● **INFORMATION**:
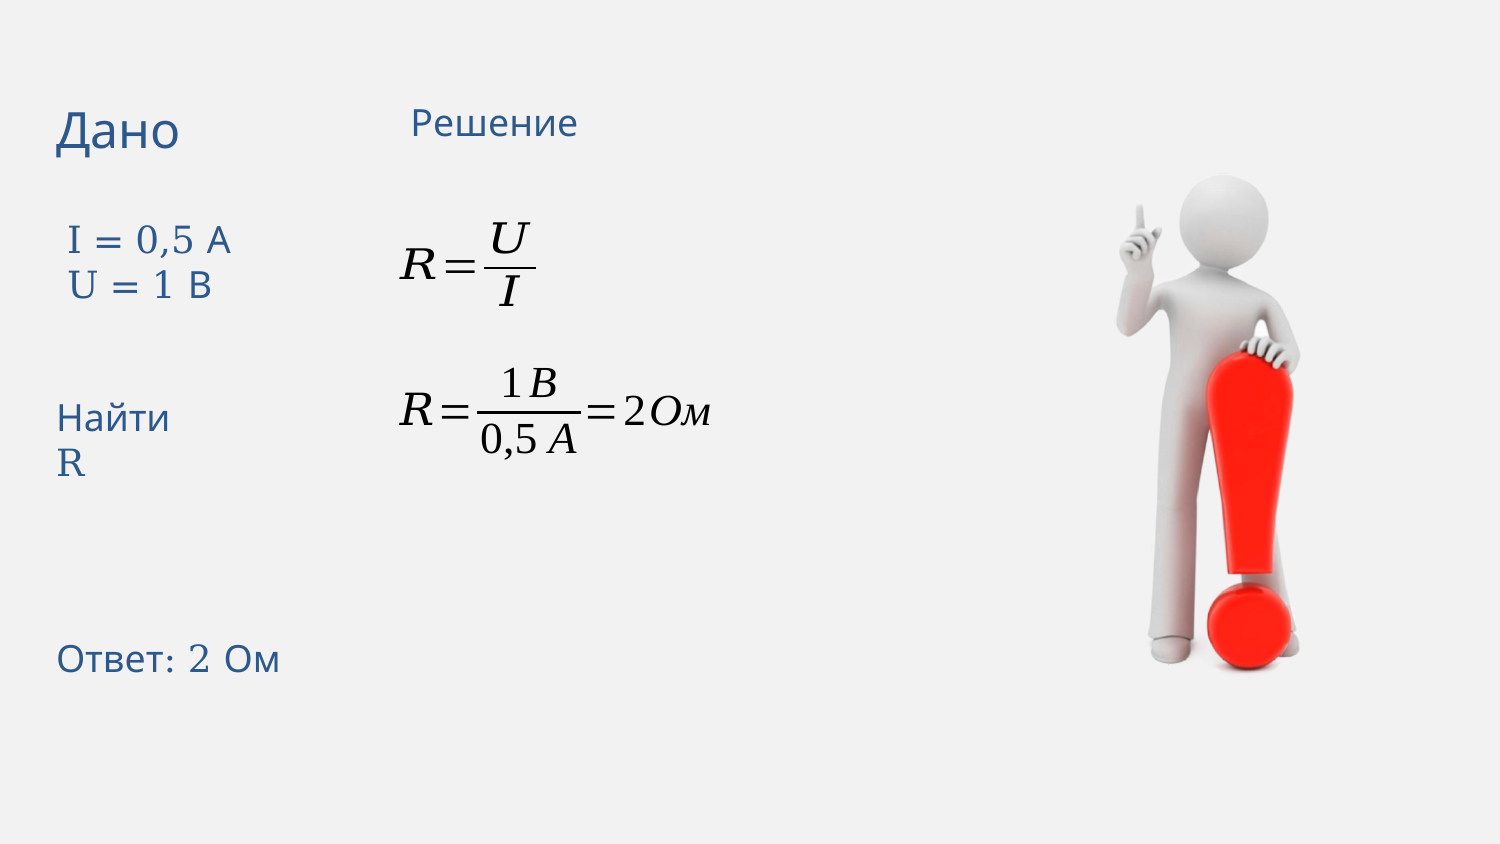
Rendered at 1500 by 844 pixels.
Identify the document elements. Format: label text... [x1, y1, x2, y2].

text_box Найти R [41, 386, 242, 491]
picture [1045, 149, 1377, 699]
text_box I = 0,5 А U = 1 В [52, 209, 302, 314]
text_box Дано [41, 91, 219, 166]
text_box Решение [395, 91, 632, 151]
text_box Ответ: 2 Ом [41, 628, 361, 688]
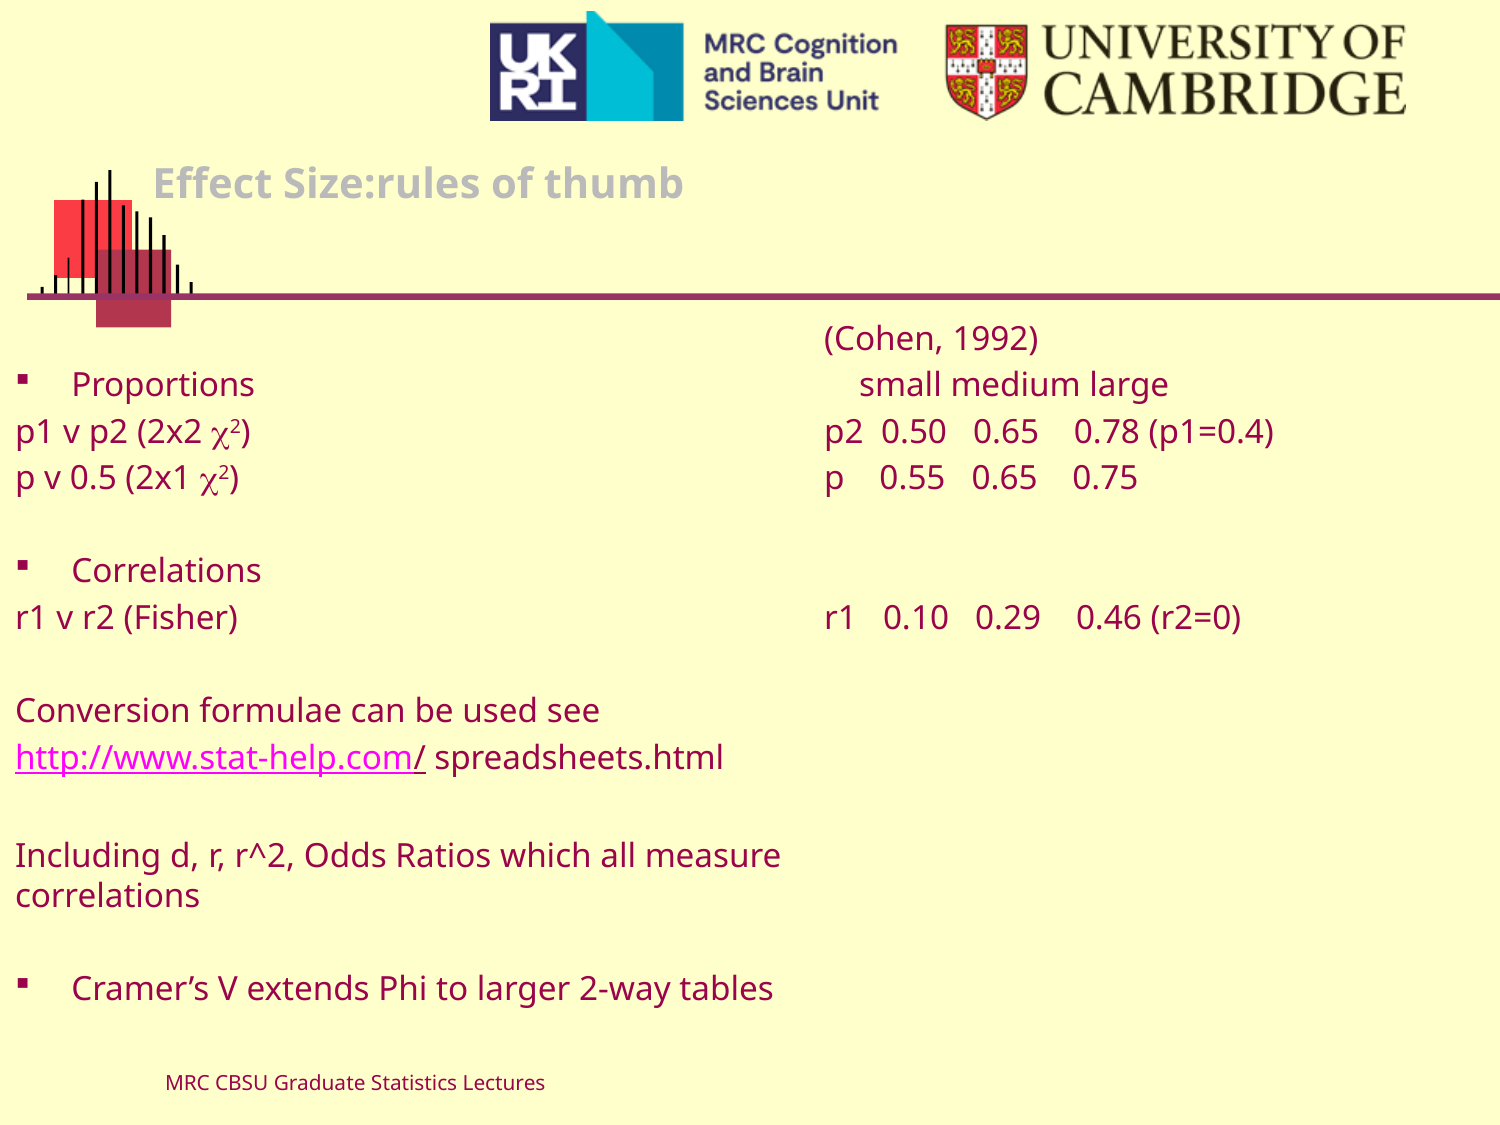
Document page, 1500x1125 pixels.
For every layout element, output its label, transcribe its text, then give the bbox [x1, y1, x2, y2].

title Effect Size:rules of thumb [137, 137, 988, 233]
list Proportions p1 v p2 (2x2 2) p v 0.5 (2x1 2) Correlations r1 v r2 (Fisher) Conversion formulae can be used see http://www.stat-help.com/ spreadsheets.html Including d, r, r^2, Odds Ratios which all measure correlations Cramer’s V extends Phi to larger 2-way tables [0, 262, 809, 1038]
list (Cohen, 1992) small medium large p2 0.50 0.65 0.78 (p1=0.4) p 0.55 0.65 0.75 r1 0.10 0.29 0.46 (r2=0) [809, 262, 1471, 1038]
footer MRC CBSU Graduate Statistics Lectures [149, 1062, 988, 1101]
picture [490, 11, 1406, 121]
* * *
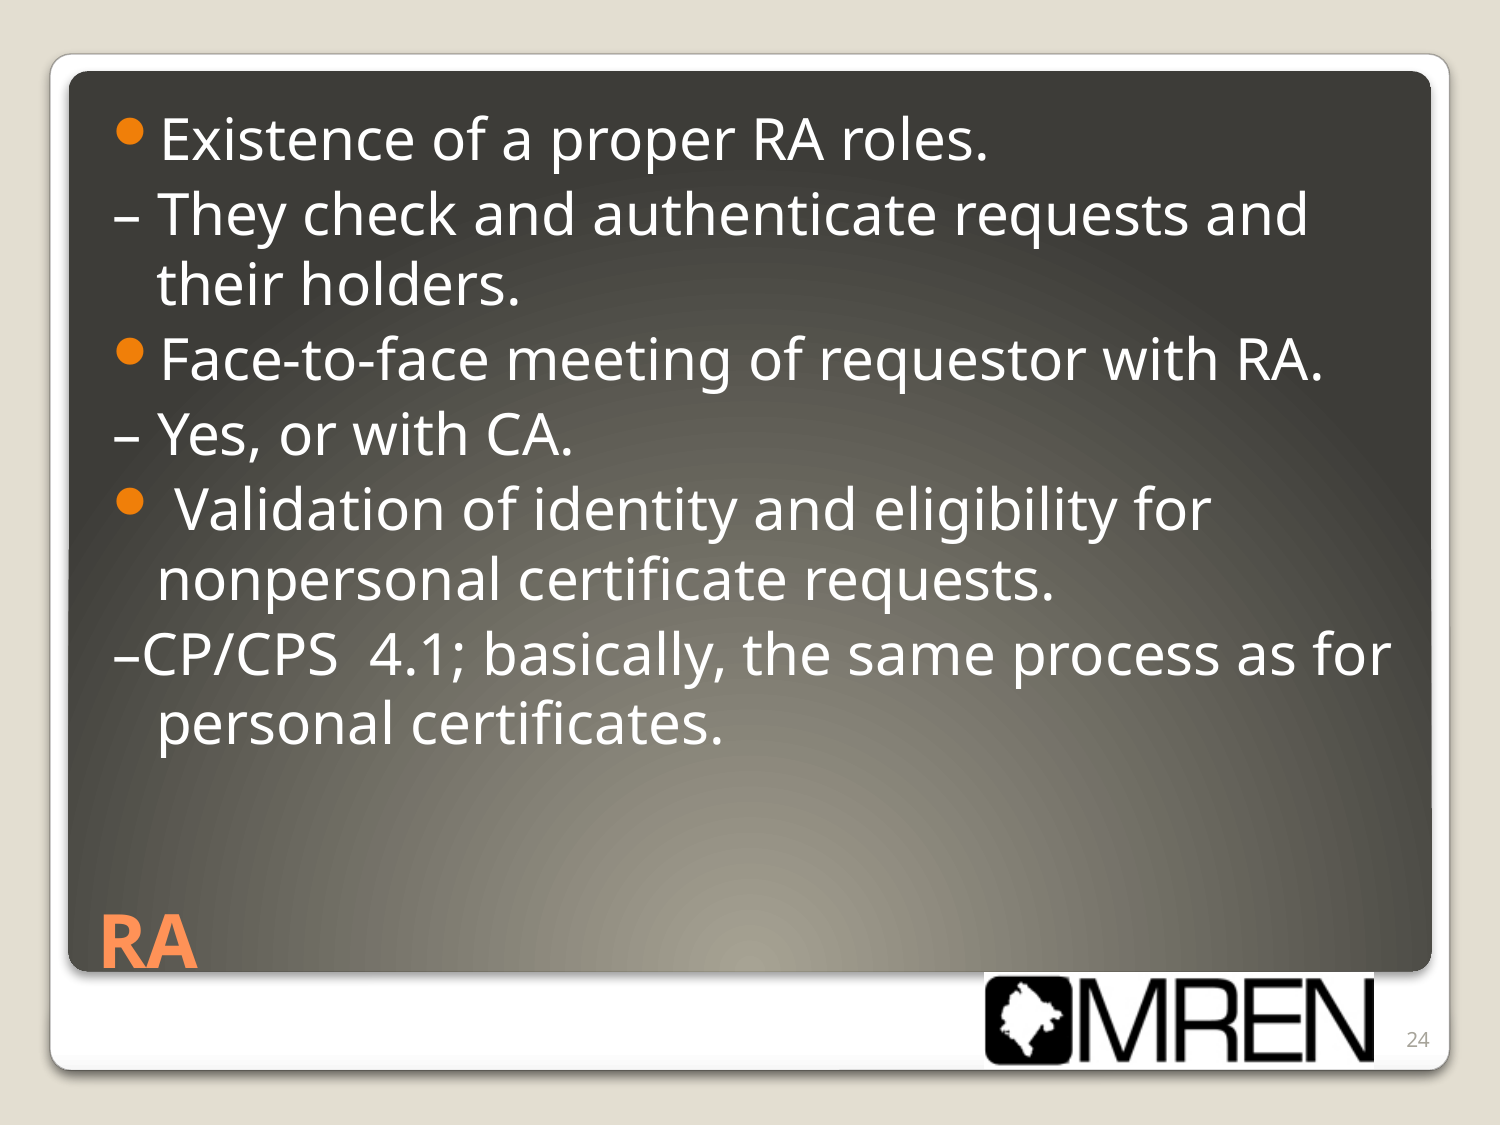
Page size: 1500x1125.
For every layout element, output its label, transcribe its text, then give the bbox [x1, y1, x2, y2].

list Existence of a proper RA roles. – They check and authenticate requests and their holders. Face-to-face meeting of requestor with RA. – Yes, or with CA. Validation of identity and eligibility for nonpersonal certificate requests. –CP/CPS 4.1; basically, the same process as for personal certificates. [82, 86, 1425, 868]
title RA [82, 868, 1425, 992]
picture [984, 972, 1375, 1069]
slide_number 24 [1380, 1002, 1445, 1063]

● **YOUR TASK**: From the listing above, copy every line where the string "pixels" is found.

● **SOLUTION BELOW**:
Rendered at 1500 by 844 pixels.
Document page, 1500x1125 pixels.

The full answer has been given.